### Assignment
Find the line below with "left shoulder: (757, 368)" and the line with "left ear: (222, 224)". Output them and the lines between, exactly, but not the pictures.

---------- Record excerpts

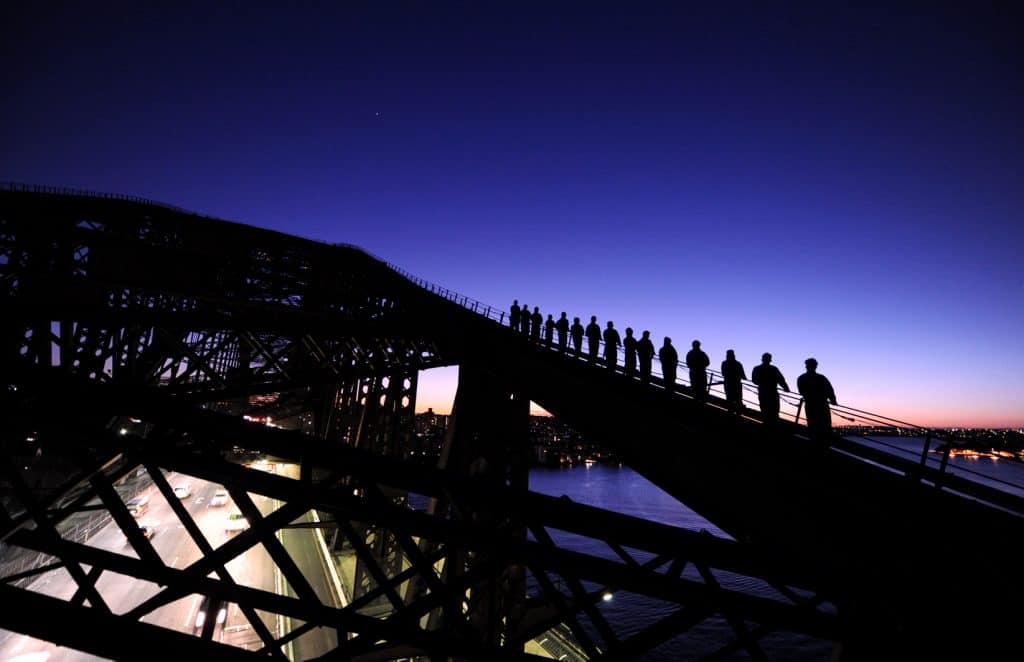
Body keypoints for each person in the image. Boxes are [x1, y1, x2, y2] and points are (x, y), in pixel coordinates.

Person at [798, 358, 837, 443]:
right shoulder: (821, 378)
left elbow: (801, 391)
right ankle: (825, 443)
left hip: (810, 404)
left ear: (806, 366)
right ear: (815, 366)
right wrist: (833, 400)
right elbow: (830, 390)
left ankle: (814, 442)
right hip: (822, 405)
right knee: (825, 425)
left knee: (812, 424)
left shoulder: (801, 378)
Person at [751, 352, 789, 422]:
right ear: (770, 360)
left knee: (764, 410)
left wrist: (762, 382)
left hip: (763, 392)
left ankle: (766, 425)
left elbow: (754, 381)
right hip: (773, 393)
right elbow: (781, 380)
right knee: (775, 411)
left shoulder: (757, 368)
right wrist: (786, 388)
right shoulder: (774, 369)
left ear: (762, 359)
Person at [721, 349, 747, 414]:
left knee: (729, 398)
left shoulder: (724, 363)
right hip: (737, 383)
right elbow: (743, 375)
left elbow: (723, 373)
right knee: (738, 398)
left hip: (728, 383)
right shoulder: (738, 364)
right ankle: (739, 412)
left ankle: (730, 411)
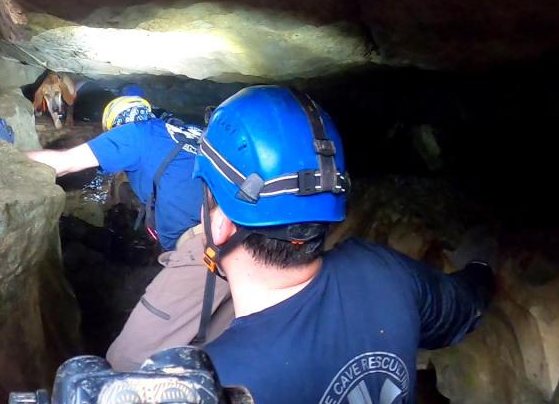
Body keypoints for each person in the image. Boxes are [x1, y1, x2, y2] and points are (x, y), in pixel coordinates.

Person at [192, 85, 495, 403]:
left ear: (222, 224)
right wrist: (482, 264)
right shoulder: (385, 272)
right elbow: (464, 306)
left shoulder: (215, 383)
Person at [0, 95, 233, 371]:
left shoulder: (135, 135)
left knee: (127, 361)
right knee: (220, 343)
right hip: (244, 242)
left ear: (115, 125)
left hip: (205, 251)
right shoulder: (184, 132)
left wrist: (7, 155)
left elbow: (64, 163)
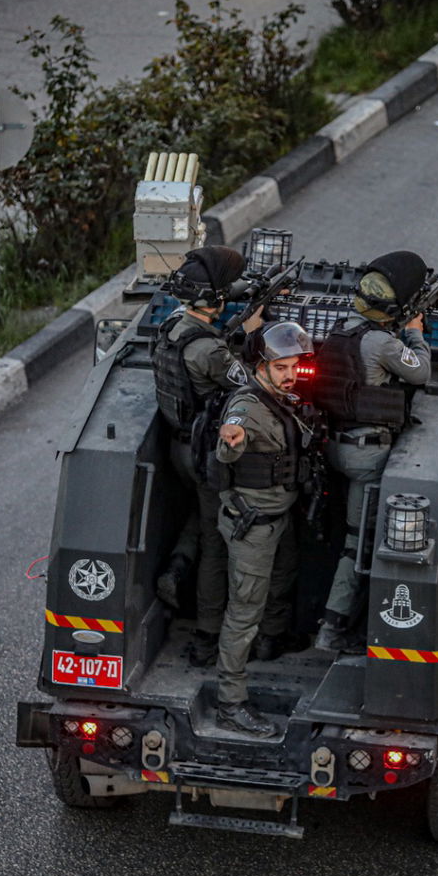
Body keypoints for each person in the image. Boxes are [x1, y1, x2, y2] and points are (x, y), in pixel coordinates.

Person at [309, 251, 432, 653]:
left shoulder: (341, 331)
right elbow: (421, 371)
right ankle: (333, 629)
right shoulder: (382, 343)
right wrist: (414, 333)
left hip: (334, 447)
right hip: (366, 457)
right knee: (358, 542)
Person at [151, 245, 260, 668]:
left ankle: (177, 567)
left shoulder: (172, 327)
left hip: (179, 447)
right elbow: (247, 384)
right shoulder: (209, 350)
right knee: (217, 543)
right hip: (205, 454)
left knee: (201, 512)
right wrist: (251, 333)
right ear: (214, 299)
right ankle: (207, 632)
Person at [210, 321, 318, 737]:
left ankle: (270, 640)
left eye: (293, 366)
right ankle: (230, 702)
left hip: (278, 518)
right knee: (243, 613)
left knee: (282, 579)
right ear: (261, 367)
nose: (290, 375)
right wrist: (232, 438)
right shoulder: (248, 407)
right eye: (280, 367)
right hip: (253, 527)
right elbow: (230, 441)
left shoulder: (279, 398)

--------------------
---------- Record excerpts

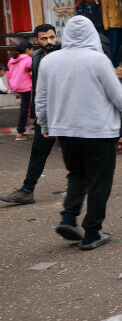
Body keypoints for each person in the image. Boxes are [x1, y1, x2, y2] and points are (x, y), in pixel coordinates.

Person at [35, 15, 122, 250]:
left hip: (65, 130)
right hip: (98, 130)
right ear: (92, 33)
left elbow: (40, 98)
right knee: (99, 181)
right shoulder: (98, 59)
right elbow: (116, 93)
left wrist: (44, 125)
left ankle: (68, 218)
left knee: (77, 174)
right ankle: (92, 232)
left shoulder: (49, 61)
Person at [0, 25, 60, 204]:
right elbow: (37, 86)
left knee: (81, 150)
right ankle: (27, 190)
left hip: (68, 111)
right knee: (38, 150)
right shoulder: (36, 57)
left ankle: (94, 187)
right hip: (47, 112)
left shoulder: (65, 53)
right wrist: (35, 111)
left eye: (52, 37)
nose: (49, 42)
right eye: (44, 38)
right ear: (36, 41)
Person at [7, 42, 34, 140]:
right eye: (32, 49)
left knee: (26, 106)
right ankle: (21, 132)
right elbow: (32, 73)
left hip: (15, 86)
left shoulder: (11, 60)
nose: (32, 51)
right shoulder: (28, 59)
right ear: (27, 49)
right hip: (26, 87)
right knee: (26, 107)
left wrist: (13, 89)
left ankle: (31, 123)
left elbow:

--------------------

### Output for this exercise
left shoulder: (757, 368)
right wrist: (786, 388)
right shoulder: (774, 369)
left ear: (762, 359)
Person at [721, 349, 747, 414]:
left knee: (729, 398)
left shoulder: (724, 363)
right hip: (737, 383)
right elbow: (743, 375)
left elbow: (723, 373)
right knee: (738, 398)
left hip: (728, 383)
right shoulder: (738, 364)
right ankle: (739, 412)
left ankle: (730, 411)
Body keypoints for each person in the image. Boxes are [x1, y1, x2, y2] and points are (x, y), in pixel coordinates.

Person at [192, 85, 495, 403]:
left ear: (222, 224)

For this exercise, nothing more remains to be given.